Mar de Grises to prawdopodobnie najbardziej znany reprezentant melodyjnego, klimatycznego doom metalu z Ameryki Południowej. Zespół pochodzi z Chile, a "Streams Inwards" to jego trzeci album. Poczynania kapeli śledzę od debiutu, wydanego sześć lat temu nakładem Firebox Records. Był to całkiem ciekawy krążek, łączący w sobie ciężar i surowość klasycznego doom/death metalu z klimatycznymi klawiszami oraz łagodnymi dźwiękowymi plamami.
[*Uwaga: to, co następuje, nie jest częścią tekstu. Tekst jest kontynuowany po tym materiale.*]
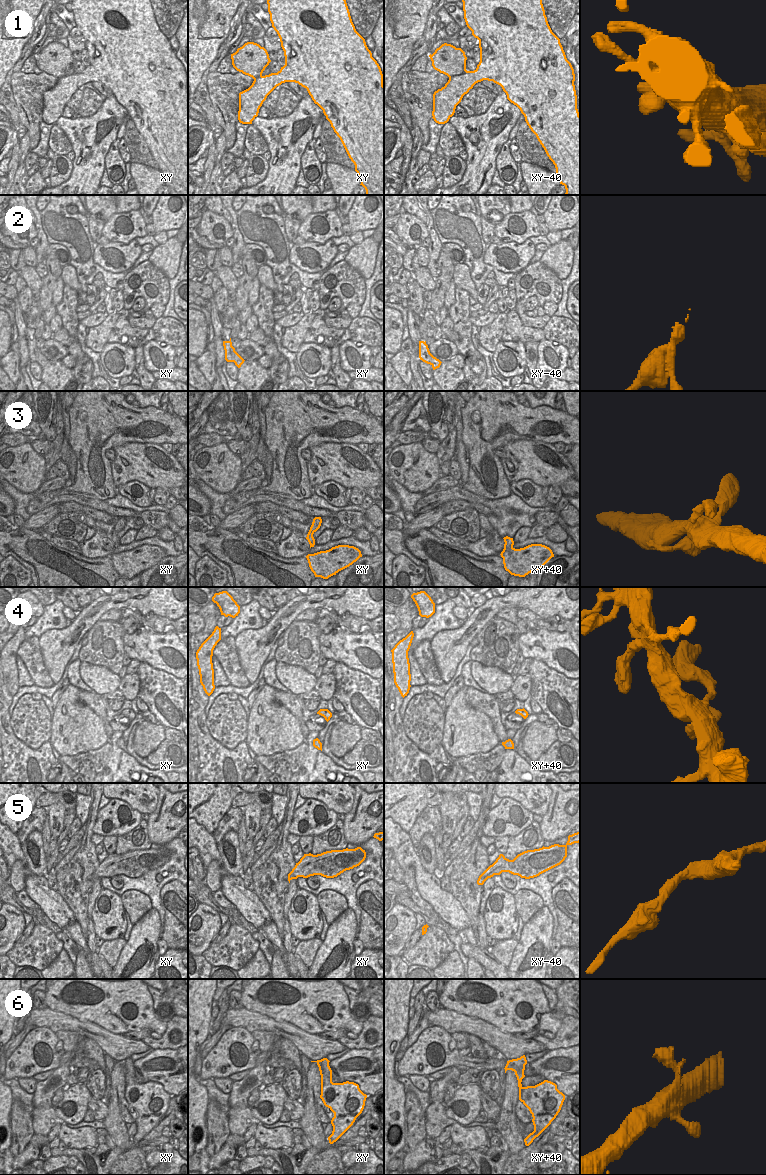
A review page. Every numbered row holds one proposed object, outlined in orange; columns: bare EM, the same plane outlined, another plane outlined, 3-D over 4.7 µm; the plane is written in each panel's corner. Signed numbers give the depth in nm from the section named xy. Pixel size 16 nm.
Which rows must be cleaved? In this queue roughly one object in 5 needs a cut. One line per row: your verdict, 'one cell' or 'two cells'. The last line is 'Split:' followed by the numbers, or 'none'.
1: one cell
2: two cells
3: one cell
4: one cell
5: one cell
6: one cell
Split: 2

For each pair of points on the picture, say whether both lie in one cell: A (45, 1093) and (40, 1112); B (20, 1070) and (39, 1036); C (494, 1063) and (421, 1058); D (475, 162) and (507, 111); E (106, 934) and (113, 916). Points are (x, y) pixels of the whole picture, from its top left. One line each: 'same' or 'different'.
A: different
B: same
C: same
D: same
E: same

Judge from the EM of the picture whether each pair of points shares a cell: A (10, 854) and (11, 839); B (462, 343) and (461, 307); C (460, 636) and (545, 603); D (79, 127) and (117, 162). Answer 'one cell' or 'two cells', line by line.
A: one cell
B: one cell
C: one cell
D: two cells

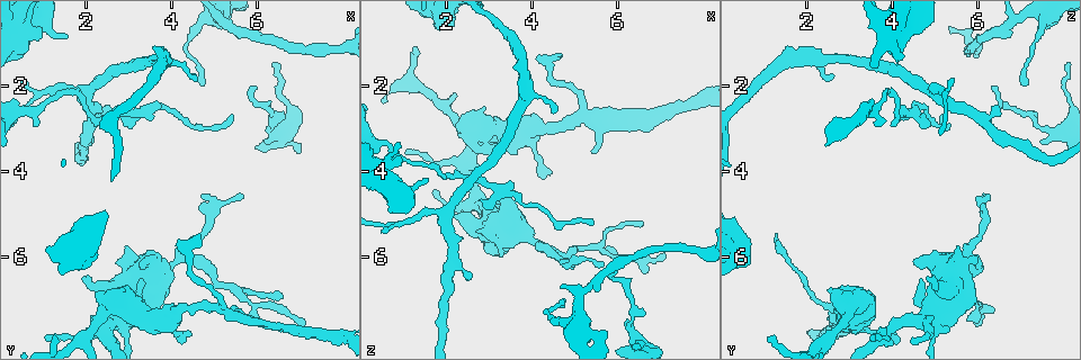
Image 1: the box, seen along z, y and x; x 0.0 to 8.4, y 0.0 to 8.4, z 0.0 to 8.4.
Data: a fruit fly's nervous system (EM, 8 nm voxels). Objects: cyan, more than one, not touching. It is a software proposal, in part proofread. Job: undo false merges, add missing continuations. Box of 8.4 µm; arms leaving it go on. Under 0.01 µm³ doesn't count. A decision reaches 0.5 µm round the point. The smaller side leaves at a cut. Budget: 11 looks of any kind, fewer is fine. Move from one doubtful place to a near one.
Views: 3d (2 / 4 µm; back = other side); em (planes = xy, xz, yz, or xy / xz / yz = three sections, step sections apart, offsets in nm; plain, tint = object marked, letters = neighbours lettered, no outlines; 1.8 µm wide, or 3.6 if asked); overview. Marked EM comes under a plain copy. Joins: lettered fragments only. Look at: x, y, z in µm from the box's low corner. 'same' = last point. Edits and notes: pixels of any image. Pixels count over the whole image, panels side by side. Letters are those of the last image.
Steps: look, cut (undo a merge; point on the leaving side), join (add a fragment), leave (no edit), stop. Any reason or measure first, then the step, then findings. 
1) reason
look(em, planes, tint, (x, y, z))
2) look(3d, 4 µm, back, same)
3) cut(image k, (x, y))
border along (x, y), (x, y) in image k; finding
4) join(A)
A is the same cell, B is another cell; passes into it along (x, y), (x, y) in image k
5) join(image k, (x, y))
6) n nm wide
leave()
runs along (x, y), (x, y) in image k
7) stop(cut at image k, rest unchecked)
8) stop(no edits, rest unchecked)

thick end
look(em, xz, step 16, tint, (1.00, 0.65, 3.65))

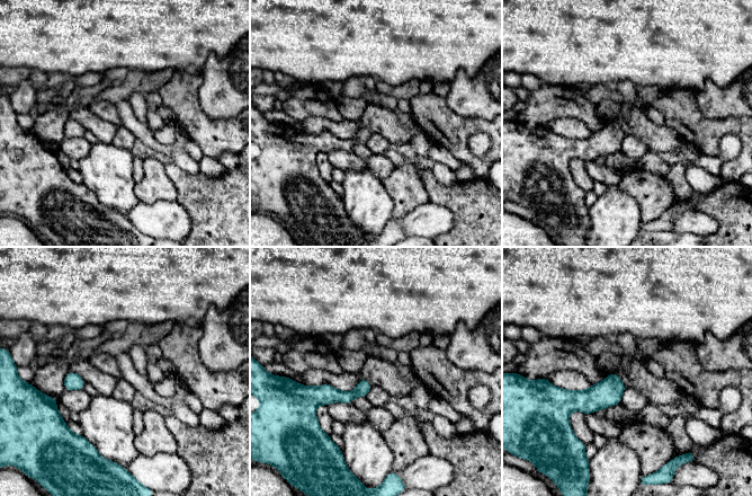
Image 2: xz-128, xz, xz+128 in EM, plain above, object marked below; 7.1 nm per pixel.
look(em, planes, letters, same)

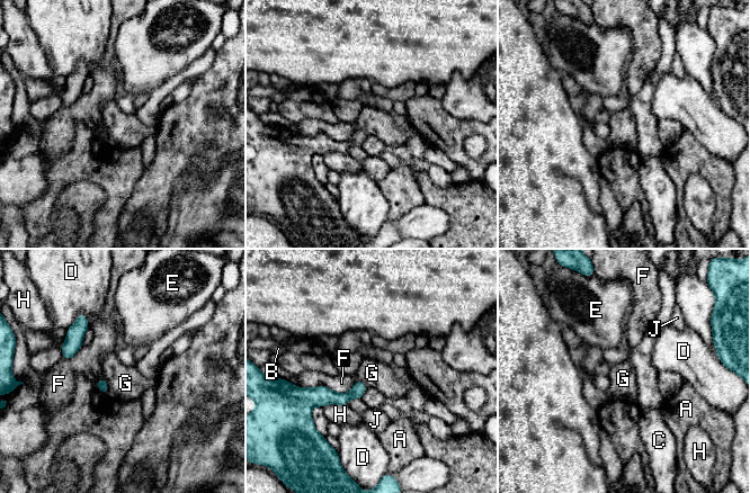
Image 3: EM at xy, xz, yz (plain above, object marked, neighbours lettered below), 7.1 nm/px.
F touches over 400 nm
leave()
A, B, C, D, E, F, G, H and J are other cells; runs along (363, 387), (346, 397), (306, 392) in image 3; none of them fits

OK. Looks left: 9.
thin end
look(3d, 4 µm, (4.75, 4.50, 6.25))

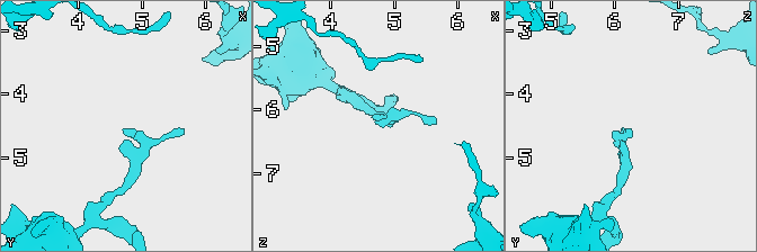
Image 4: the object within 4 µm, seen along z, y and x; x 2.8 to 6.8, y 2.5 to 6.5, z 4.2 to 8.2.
need the tissue
look(em, 3.6 µm, xz, step 4, tint, (4.70, 4.55, 6.25))

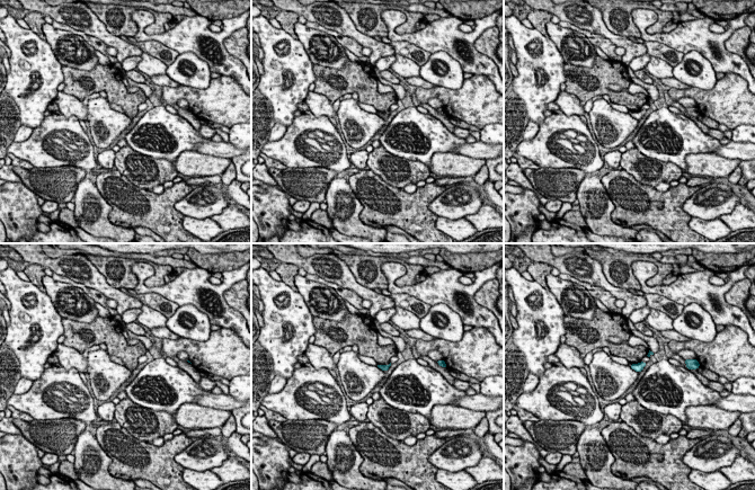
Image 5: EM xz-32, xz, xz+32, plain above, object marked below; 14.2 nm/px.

Efekt okazał się całkiem oryginalny, nic więc dziwnego, że Chilijczycy już wtedy zostali zauważeni. Z tego punktu wyjścia zespół, na kolejnym materiale, zdecydowanie powędrował w stronę jeszcze bardziej melodyjnych obszarów, nieco śmielej korzystając przy tym z elektroniki. O ile jednak na "Draining The Waterheart" taka formuła jeszcze się sprawdzała, tak na recenzowanej płycie, pierwszej wydanej nakładem Season Of Mist, sztuka ta udała się tylko połowicznie.
Niby większych różnic nie widać, ale ogólne wrażenie, jakie pozostawia po sobie "Streams Inwards" nie jest jednak w pełni zadowalające. Przede wszystkim, zespół poszedł jeszcze dalej w kierunku wygładzenia brzmienia i wyeliminowania wszelkich śladów surowości w muzyce. Całość jest bardzo bezpieczna i nieinwazyjna, również dzięki temu, że w wielu momentach oddala się od doomowych dźwięków, a zbliża bardziej do stylistyki typowej dla dark metalu, a może nawet dla depresyjnego rocka z okolic Katatonia. Owszem, Mar de Grises wciąż tworzy całkiem zgrabne, wpadające w ucho melodie; umiejętnie splata je z mocniejszymi partiami. Niemal w każdym utworze Chilijczycy potwierdzają, że znakomicie czują się w tym, co robią. Niestety, najwyraźniej czują się w tym na tyle dobrze, że w sposób naturalny dryfują w stronę coraz bardziej łagodnych dźwięków.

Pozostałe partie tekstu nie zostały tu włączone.